··· Data to examine

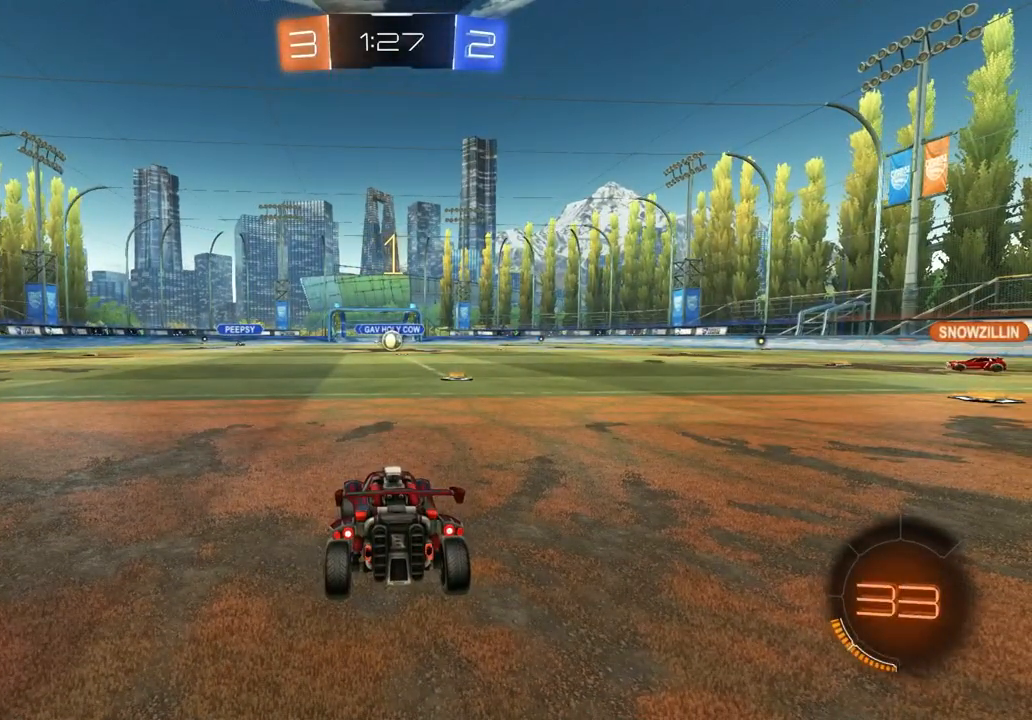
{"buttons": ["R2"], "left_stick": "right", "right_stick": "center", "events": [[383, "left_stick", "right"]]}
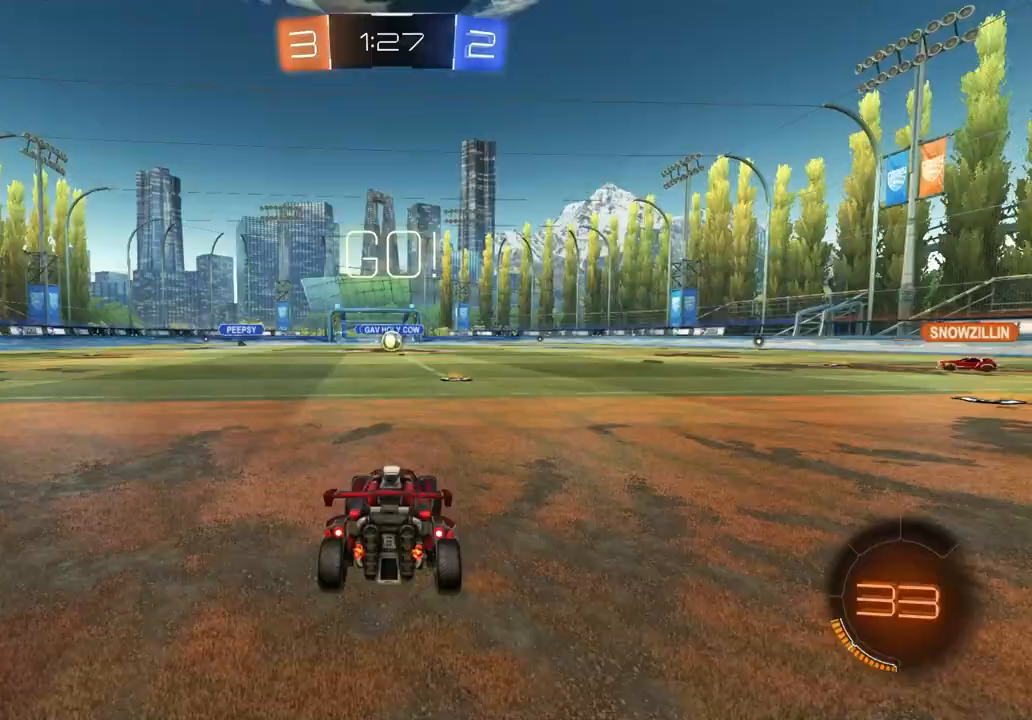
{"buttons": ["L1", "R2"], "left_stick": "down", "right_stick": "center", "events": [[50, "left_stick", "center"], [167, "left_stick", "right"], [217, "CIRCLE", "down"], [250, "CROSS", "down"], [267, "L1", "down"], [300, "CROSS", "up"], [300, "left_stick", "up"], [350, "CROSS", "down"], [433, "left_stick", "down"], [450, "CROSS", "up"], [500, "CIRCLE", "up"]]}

······
··· Data to examine

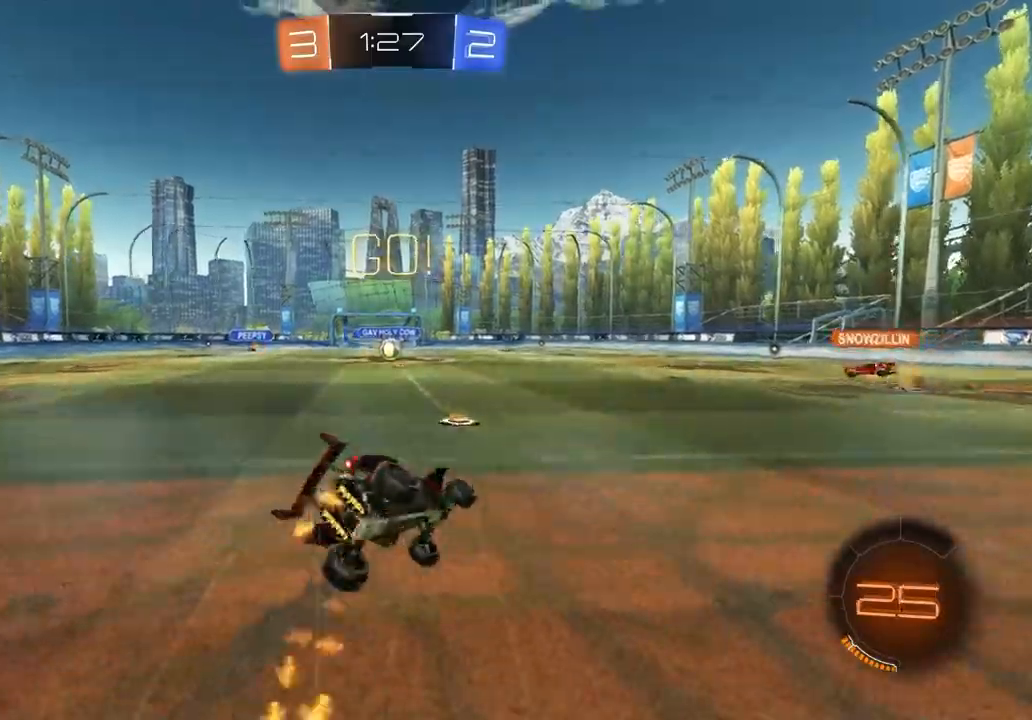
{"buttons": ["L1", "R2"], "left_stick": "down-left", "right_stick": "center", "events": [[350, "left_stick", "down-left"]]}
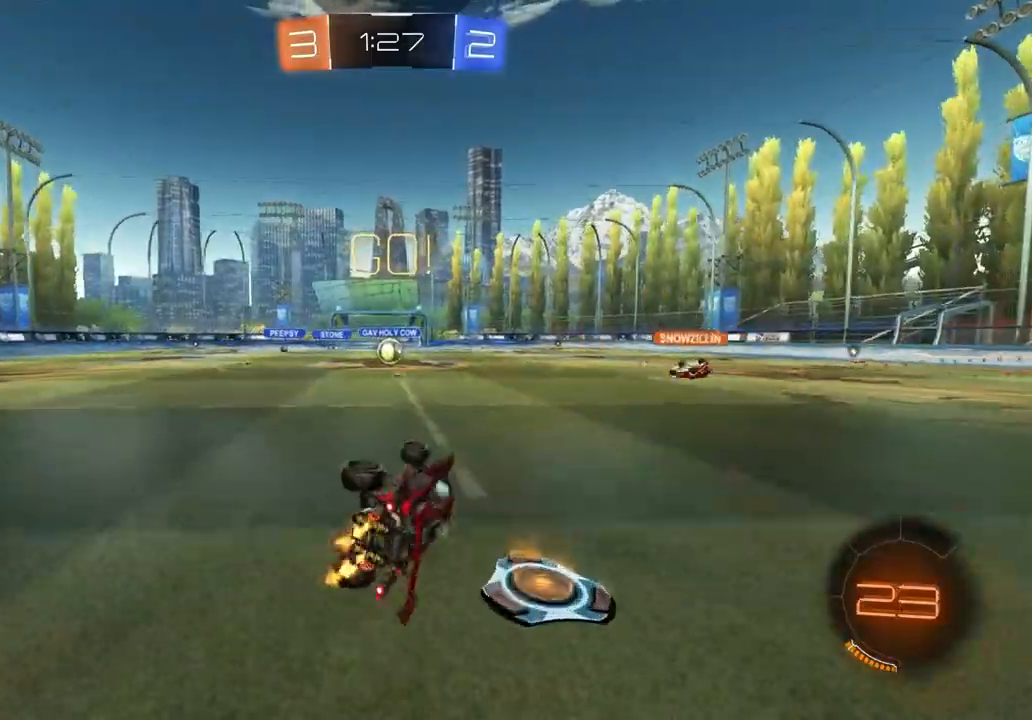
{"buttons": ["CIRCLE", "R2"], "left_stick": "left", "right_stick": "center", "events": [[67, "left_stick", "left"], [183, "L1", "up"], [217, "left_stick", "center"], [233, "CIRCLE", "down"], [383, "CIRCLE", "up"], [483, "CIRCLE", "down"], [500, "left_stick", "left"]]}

······

Work required
From the material above, report how many lines contain the word "down", giving only the number.

Reply to the exercise
3